A Review of Octavia Butler's Kindred
By Kayleigh Kearsley
Several of the books that I read for my English classes over the years used language that increased my vocabulary or was somewhat challenging to parse through. Consequently, when I read a book that was written in relatively simply language, I was rather intrigued. This book was Octavia Butler’s Kindred, a speculative fiction novel. In this book, the protagonist, Dana, travels back in time to the antebellum south and meets her ancestors, one of whom is a slave owner
while the other is a slave. As an African American, Dana had to fit in with the lifestyle of the time and play the part of a slave. The simple language used to tell the story has an impactful effect, as the horror and brutal existence of slavery is so carefully placed on display, without any frivolous words to hide it, that it permanently altered my perception of the world.
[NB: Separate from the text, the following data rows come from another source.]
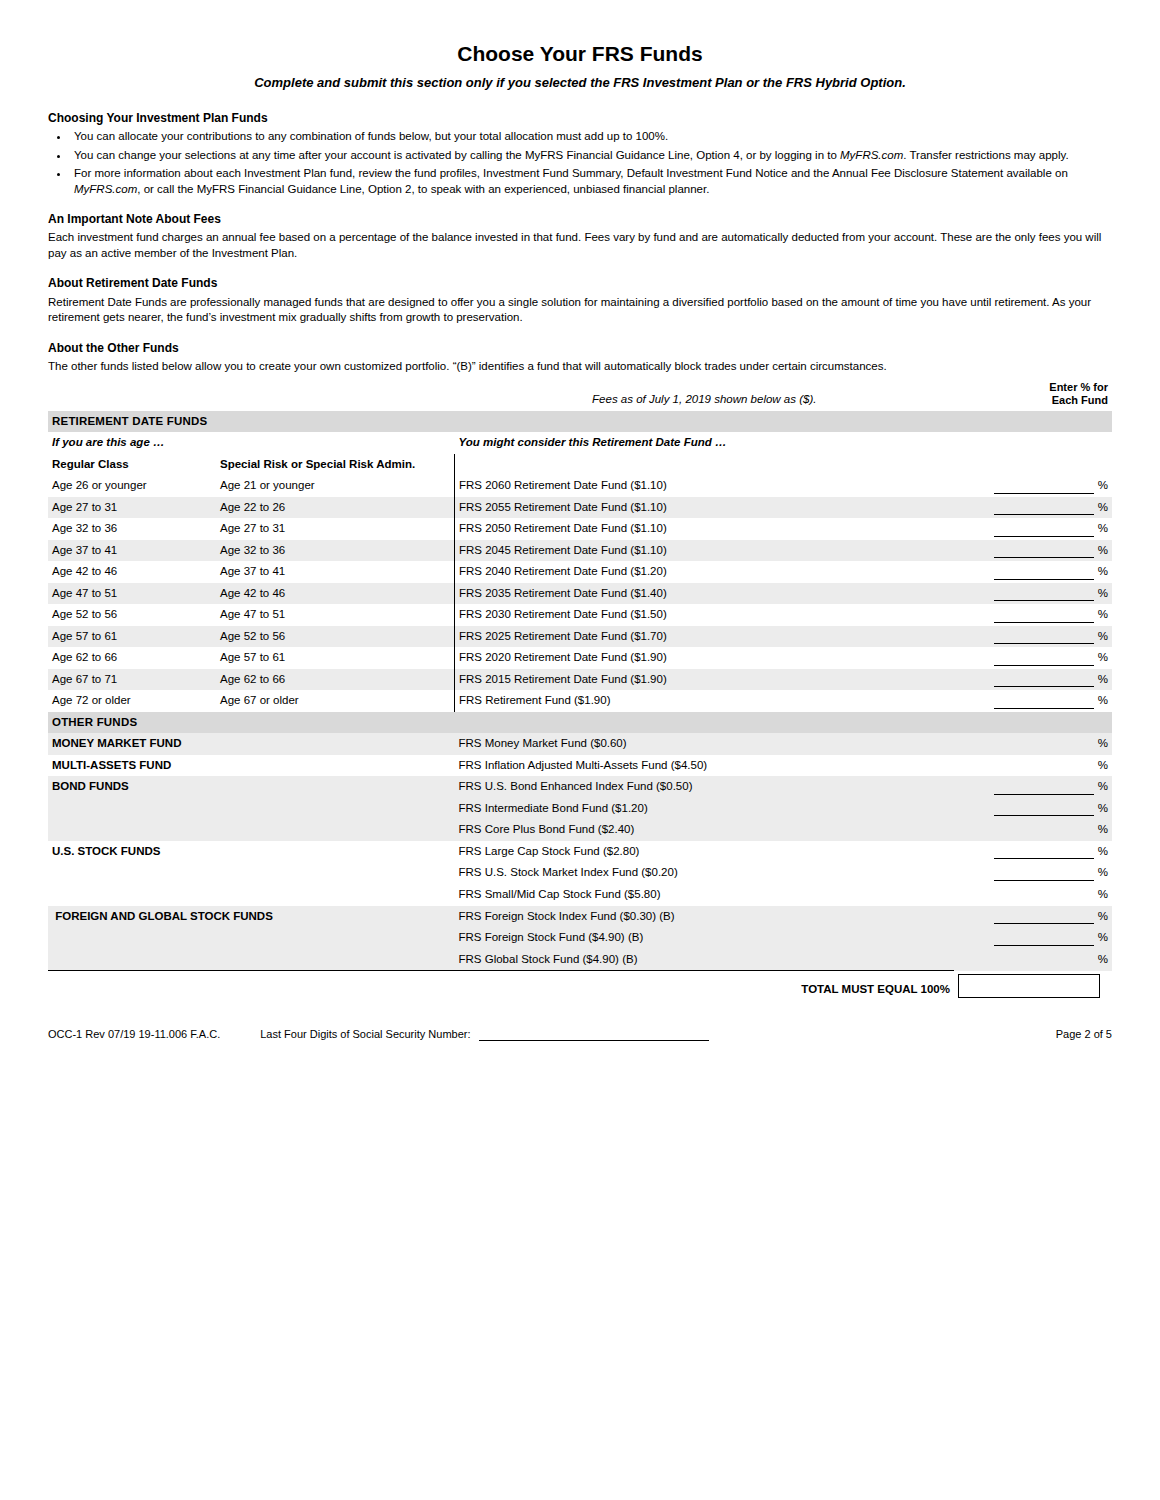Choose Your FRS Funds
Complete and submit this section only if you selected the FRS Investment Plan or the FRS Hybrid Option.
Choosing Your Investment Plan Funds
You can allocate your contributions to any combination of funds below, but your total allocation must add up to 100%.
You can change your selections at any time after your account is activated by calling the MyFRS Financial Guidance Line, Option 4, or by logging in to MyFRS.com. Transfer restrictions may apply.
For more information about each Investment Plan fund, review the fund profiles, Investment Fund Summary, Default Investment Fund Notice and the Annual Fee Disclosure Statement available on MyFRS.com, or call the MyFRS Financial Guidance Line, Option 2, to speak with an experienced, unbiased financial planner.
An Important Note About Fees
Each investment fund charges an annual fee based on a percentage of the balance invested in that fund. Fees vary by fund and are automatically deducted from your account. These are the only fees you will pay as an active member of the Investment Plan.
About Retirement Date Funds
Retirement Date Funds are professionally managed funds that are designed to offer you a single solution for maintaining a diversified portfolio based on the amount of time you have until retirement. As your retirement gets nearer, the fund’s investment mix gradually shifts from growth to preservation.
About the Other Funds
The other funds listed below allow you to create your own customized portfolio. “(B)” identifies a fund that will automatically block trades under certain circumstances.
| | | Fees as of July 1, 2019 shown below as ($). | Enter % for Each Fund |
| RETIREMENT DATE FUNDS | |
| If you are this age … | You might consider this Retirement Date Fund … | |
| Regular Class | Special Risk or Special Risk Admin. | | |
| Age 26 or younger | Age 21 or younger | FRS 2060 Retirement Date Fund ($1.10) | % |
| Age 27 to 31 | Age 22 to 26 | FRS 2055 Retirement Date Fund ($1.10) | % |
| Age 32 to 36 | Age 27 to 31 | FRS 2050 Retirement Date Fund ($1.10) | % |
| Age 37 to 41 | Age 32 to 36 | FRS 2045 Retirement Date Fund ($1.10) | % |
| Age 42 to 46 | Age 37 to 41 | FRS 2040 Retirement Date Fund ($1.20) | % |
| Age 47 to 51 | Age 42 to 46 | FRS 2035 Retirement Date Fund ($1.40) | % |
| Age 52 to 56 | Age 47 to 51 | FRS 2030 Retirement Date Fund ($1.50) | % |
| Age 57 to 61 | Age 52 to 56 | FRS 2025 Retirement Date Fund ($1.70) | % |
| Age 62 to 66 | Age 57 to 61 | FRS 2020 Retirement Date Fund ($1.90) | % |
| Age 67 to 71 | Age 62 to 66 | FRS 2015 Retirement Date Fund ($1.90) | % |
| Age 72 or older | Age 67 or older | FRS Retirement Fund ($1.90) | % |
| OTHER FUNDS | |
| MONEY MARKET FUND | FRS Money Market Fund ($0.60) | % |
| MULTI-ASSETS FUND | FRS Inflation Adjusted Multi-Assets Fund ($4.50) | % |
| BOND FUNDS | FRS U.S. Bond Enhanced Index Fund ($0.50) | % |
| | FRS Intermediate Bond Fund ($1.20) | % |
| | FRS Core Plus Bond Fund ($2.40) | % |
| U.S. STOCK FUNDS | FRS Large Cap Stock Fund ($2.80) | % |
| | FRS U.S. Stock Market Index Fund ($0.20) | % |
| | FRS Small/Mid Cap Stock Fund ($5.80) | % |
| FOREIGN AND GLOBAL STOCK FUNDS | FRS Foreign Stock Index Fund ($0.30) (B) | % |
| | FRS Foreign Stock Fund ($4.90) (B) | % |
| | FRS Global Stock Fund ($4.90) (B) | % |
| | TOTAL MUST EQUAL 100% | |
OCC-1 Rev 07/19 19-11.006 F.A.C.
Last Four Digits of Social Security Number:
Page 2 of 5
Before reading this book, I knew that slaves were treated terribly. I had read stories of individuals who were forced to labor as slaves, and I had shed tears over the tragic accounts of their lives. What I hadn’t comprehended, however, was just how terrible the day-to-day treatment and cruelty was. Through her novel, Butler showed me just how awful and cruel slavery is. It was tragic to read the account of slaves being whipped, beaten, and sexually assaulted, and it made the stories that I had previously discovered become much more real and horrific. Before I understood what happened to the slaves, but after reading Butler’s book, I was able to catch a glimpse of what it would have been like to actually live like a slave, and it was terrifyingly violent. I realized that I had never allowed myself to fully imagine just how terrible it would have been to be a slave, but with the simple, yet beautiful, language in Kindred, I was able to do so.
After reading this book, I would definitely recommend it to all mature audiences. It is an amazing story that should be read; because of the violence, however, it is more suitable for mature audiences who are open to understanding a significant portion of our history. This remarkable story will transport readers into the antebellum south and will show, rather than tell, them just how atrocious and problematic slavery is by allowing them to witness the violent and cruel treatment the protagonist experiences firsthand. It is one of the most memorable and impactful books that I have ever had the opportunity to read and should be widely circulated and read by individuals across the globe.